**HOW TO COMPLETE THIS TASK**
Return the data below exactly as given, except for the images.

[Records excerpted from a collection]
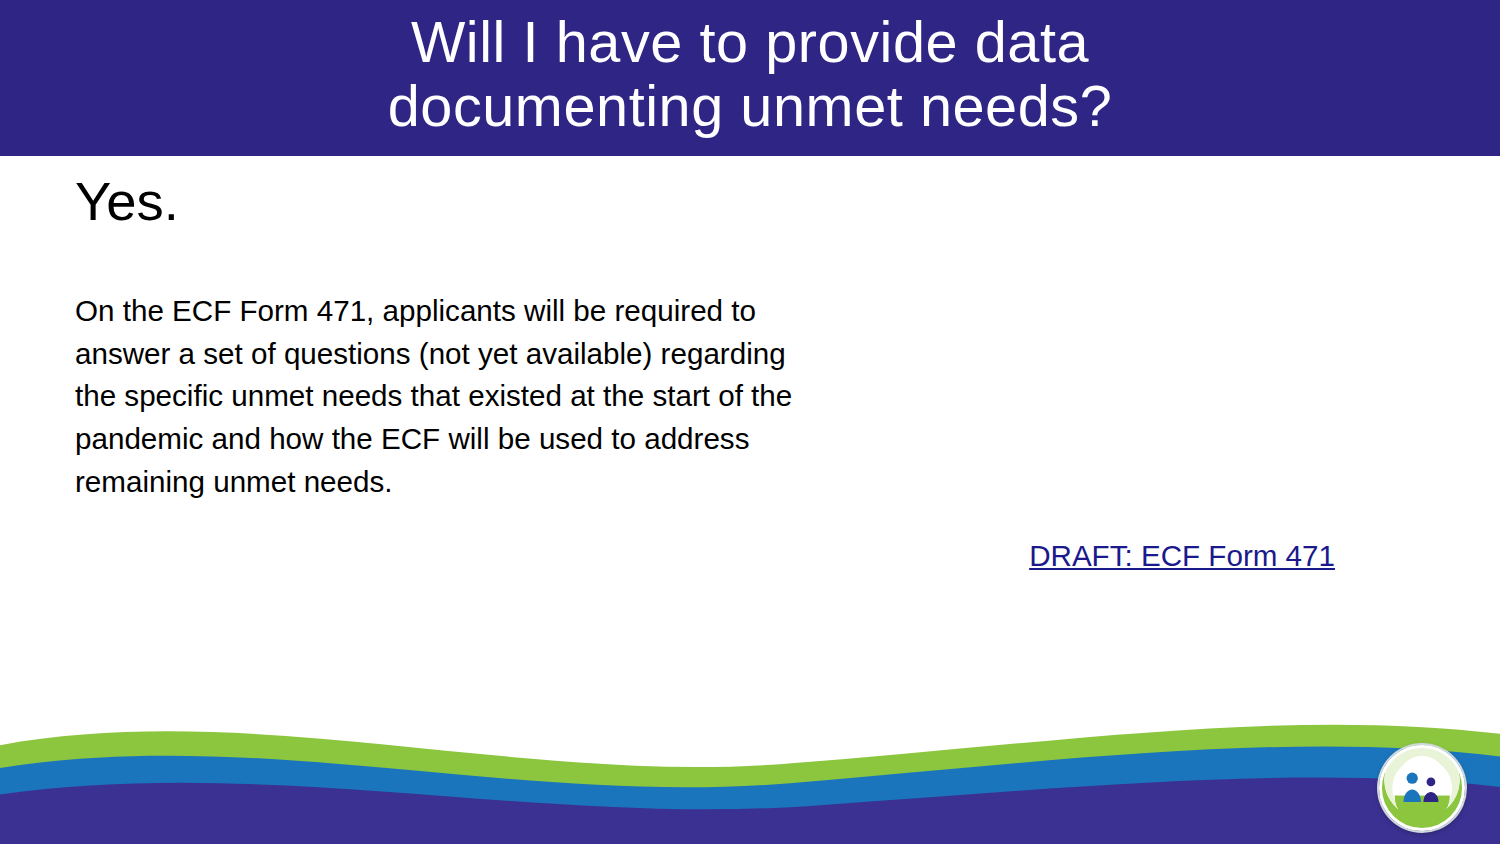Will I have to provide data
documenting unmet needs?
Yes.
On the ECF Form 471, applicants will be required to answer a set of questions (not yet available) regarding the specific unmet needs that existed at the start of the pandemic and how the ECF will be used to address remaining unmet needs.
DRAFT: ECF Form 471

**RESULT FOR THIS EXERCISE**
Will I have to provide data
documenting unmet needs?
Yes.
On the ECF Form 471, applicants will be required to answer a set of questions (not yet available) regarding the specific unmet needs that existed at the start of the pandemic and how the ECF will be used to address remaining unmet needs.
DRAFT: ECF Form 471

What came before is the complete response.